Which of the following statements is/are CORRECT?

• A. The intersection of two regular languages is regular.
• B. The intersection of two context-free languages is context-free.
• C. The intersection of two recursive languages is recursive.
• D. The intersection of two recursively enumerable languages is recursively enumerable.

Hint:

Remember the closure table: Regular $\Rightarrow$ closed under $\cap$; CFLs are not closed under $\cap$ (but are closed under $\cap$ with Regular); Recursive (decidable) sets are closed under all Boolean operations; RE sets are closed under $\cup$ and $\cap$ (via dovetailing recognizers) but not under complement.

Answer 1

The Correct Option is A

Step 1: Regular languages under intersection (A)
Regular languages are closed under all Boolean operations. Given DFAs $M_1$ for $L_1$ and $M_2$ for $L_2$, construct the product automaton $M$ whose state set is $Q_1 \times Q_2$, start state $(q_{1,0}, q_{2,0})$, transition $\delta\big((p,q),a\big)=(\delta_1(p,a),\delta_2(q,a))$, and accepting set $F_1 \times F_2$. Then $L(M)=L_1 \cap L_2$.
\Rightarrow\; (A) True.
Step 2: Context-free languages under intersection (B)
CFLs are not closed under intersection in general (they are closed under intersection with regular languages, but not with arbitrary CFLs).
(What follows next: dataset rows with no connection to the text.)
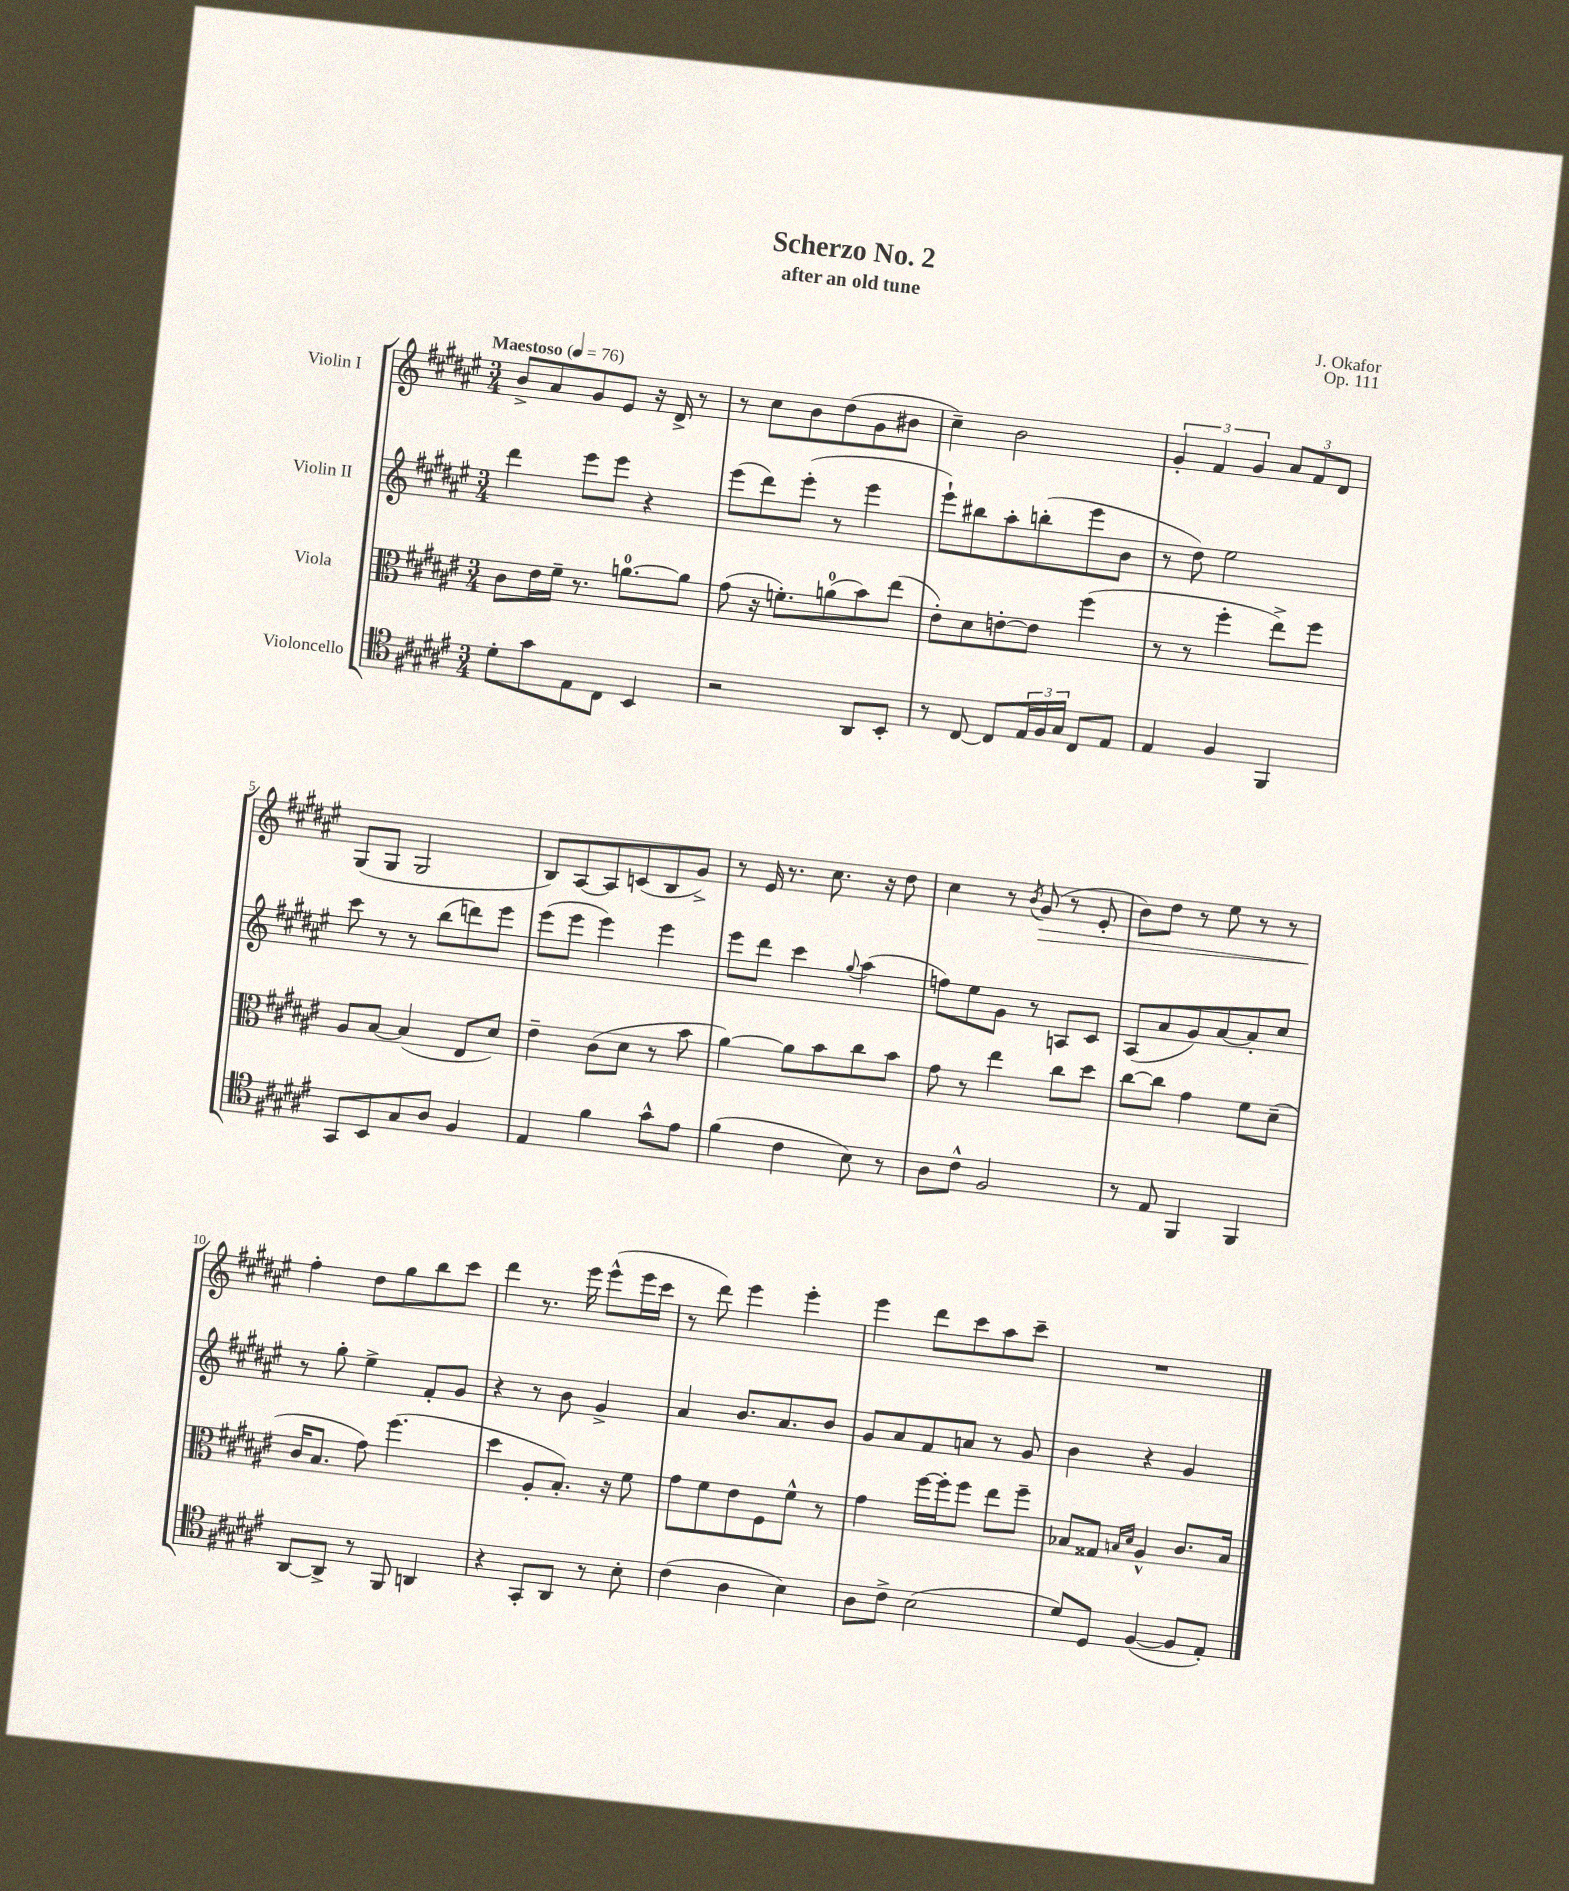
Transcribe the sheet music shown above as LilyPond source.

\header { title = "Scherzo No. 2" composer = "J. Okafor" subtitle = "after an old tune" opus = "Op. 111" }
<<
\new StaffGroup <<
\new Staff = "s0" \with { instrumentName = "Violin I" } {
    \clef treble \key fis \major \numericTimeSignature \time 3/4 \tempo "Maestoso" 4 = 76
    b'8-> ais'8 gis'8 eis'8 r16 dis'16-> r8 |
    r8 cis''8 b'8 dis''8( gis'8 bis'8 |
    cis''4--) b'2 |
    \tuplet 3/2 { gis'4-. fis'4 gis'4 } \tuplet 3/2 { ais'8 fis'8 dis'8 } |
    gis8( gis8 gis2 |
    b8) ais8~ ais8 c'8( b8 gis'8->) |
    r8 eis'16 r8. cis''8. r16 dis''8 |
    cis''4 r8 \acciaccatura { b'8 } gis'8\>( r8 eis'8-. |
    b'8) dis''8 r8 eis''8 r8 r8 |
    fis''4-.\! dis''8 gis''8 b''8 cis'''8 |
    dis'''4 r8. eis'''16 eis'''8-^( eis'''16 cis'''16 |
    r8 dis'''8) eis'''4 eis'''4-. |
    eis'''4 dis'''8 cis'''8 ais''8 cis'''8-- |
    R2. \bar "|." |
}
\new Staff = "s1" \with { instrumentName = "Violin II" } {
    \clef treble \key fis \major \numericTimeSignature \time 3/4
    dis'''4 eis'''8 eis'''8 r4 |
    eis'''8( dis'''8) eis'''8-.( r8 eis'''4 |
    eis'''8-!) bis''8 ais''8-. b''8-.( eis'''8 b'8 |
    r8 dis''8) eis''2 |
    cis'''8 r8 r8 b''8( d'''8) eis'''8 |
    eis'''8( eis'''8 eis'''4) eis'''4 |
    eis'''8 dis'''8 cis'''4 \appoggiatura { gis''8 } ais''4( |
    f''8) eis''8 gis'8 r8 a8 cis'8 |
    ais8( ais'8 gis'8) ais'8~ ais'8-. cis''8 |
    r8 gis''8-. eis''4-> fis'8-. gis'8 |
    r4 r8 b'8 gis'4-> |
    ais'4 b'8. ais'8. b'8 |
    gis'8 ais'8 fis'8 a'8 r8 gis'8 |
    b'4 r4 gis'4 \bar "|." |
}
\new Staff = "s2" \with { instrumentName = "Viola" } {
    \clef alto \key fis \major \numericTimeSignature \time 3/4
    cis'8 eis'16 fis'16-- r8. a'8.-0~ a'8 |
    gis'8( r16 f'8.-.) a'8-0( b'8) eis''8( |
    eis'8-.) dis'8 e'8~-. e'8 fis''4( |
    r8 r8 fis''4-. eis''8->) fis''8 |
    ais8 b8~ b4( eis8 dis'8) |
    eis'4-- cis'8( dis'8 r8 b'8 |
    ais'4~) ais'8 b'8 cis''8 b'8 |
    gis'8 r8 eis''4 cis''8 dis''8 |
    cis''8~ cis''8 gis'4 fis'8 dis'8--( |
    cis'16 b8. gis'8) fis''4.( |
    dis''4 ais8-. b8.-.) r16 fis'8 |
    gis'8 fis'8 eis'8 fis8 fis'8-^ r8 |
    gis'4 fis''16~ fis''16-. fis''8 eis''8 fis''8-- |
    bes8 gisis8 \grace { b16 dis'16 } ais4-^ cis'8. b16 \bar "|." |
}
\new Staff = "s3" \with { instrumentName = "Violoncello" } {
    \clef tenor \key fis \major \numericTimeSignature \time 3/4
    dis'8-. gis'8 eis8 cis8 b,4 |
    r2 ais,8 b,8-. |
    r8 cis8~ cis8 \tuplet 3/2 { eis16 fis16 gis16 } cis8 eis8 |
    eis4 fis4 fis,4 |
    gis,8 b,8 gis8 ais8 fis4 |
    eis4 fis'4 gis'8-^ eis'8 |
    fis'4( cis'4 b8) r8 |
    ais8 cis'8-^ fis2 |
    r8 eis8 fis,4 fis,4 |
    ais,8~ ais,8-> r8 fis,8 a,4 |
    r4 gis,8-. ais,8 r8 b8-. |
    cis'4( ais4 b4) |
    ais8 cis'8-> b2( |
    dis'8) dis8 fis4~( fis8 eis8-.) \bar "|." |
}
>>
>>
A standard counterexample is:
\[ L_1=\{\,a^i b^i c^k \mid i,k \ge 0\,\},\qquad L_2=\{\,a^k b^i c^i \mid i,k \ge 0\,\}, \]
both of which are context-free. Their intersection is
\[ L_1 \cap L_2=\{\,a^n b^n c^n \mid n \ge 0\,\}, \]
which is a classic non-CFL.
\Rightarrow\; (B) False.
Step 3: Recursive (decidable) languages under intersection (C)
If $L_1$ and $L_2$ are recursive (decidable), there exist Turing machines $D_1,D_2$ that halt on all inputs and decide membership for $L_1,L_2$ respectively. Build a decider $D$ for $L_1 \cap L_2$ that runs $D_1$ and $D_2$ sequentially (or in parallel) and accepts iff both accept; otherwise rejects. Since both $D_1$ and $D_2$ halt on every input, $D$ also halts on every input.
\Rightarrow\; (C) True.
Step 4: Recursively enumerable languages under intersection (D)
If $L_1$ and $L_2$ are recursively enumerable (RE), there exist recognizers $R_1,R_2$ that accept exactly the strings in $L_1,L_2$ (they may loop forever on strings not in the language). To recognize $L_1 \cap L_2$, dovetail: simulate one step of $R_1$, then one step of $R_2$, and so on; accept the input iff both $R_1$ and $R_2$ eventually accept. If the input is not in the intersection, at least one recognizer will never accept, so our machine never accepts—exactly the RE behavior.
\Rightarrow\; (D) True.
\[ \boxed{\text{Correct statements: (A), (C), and (D).}} \]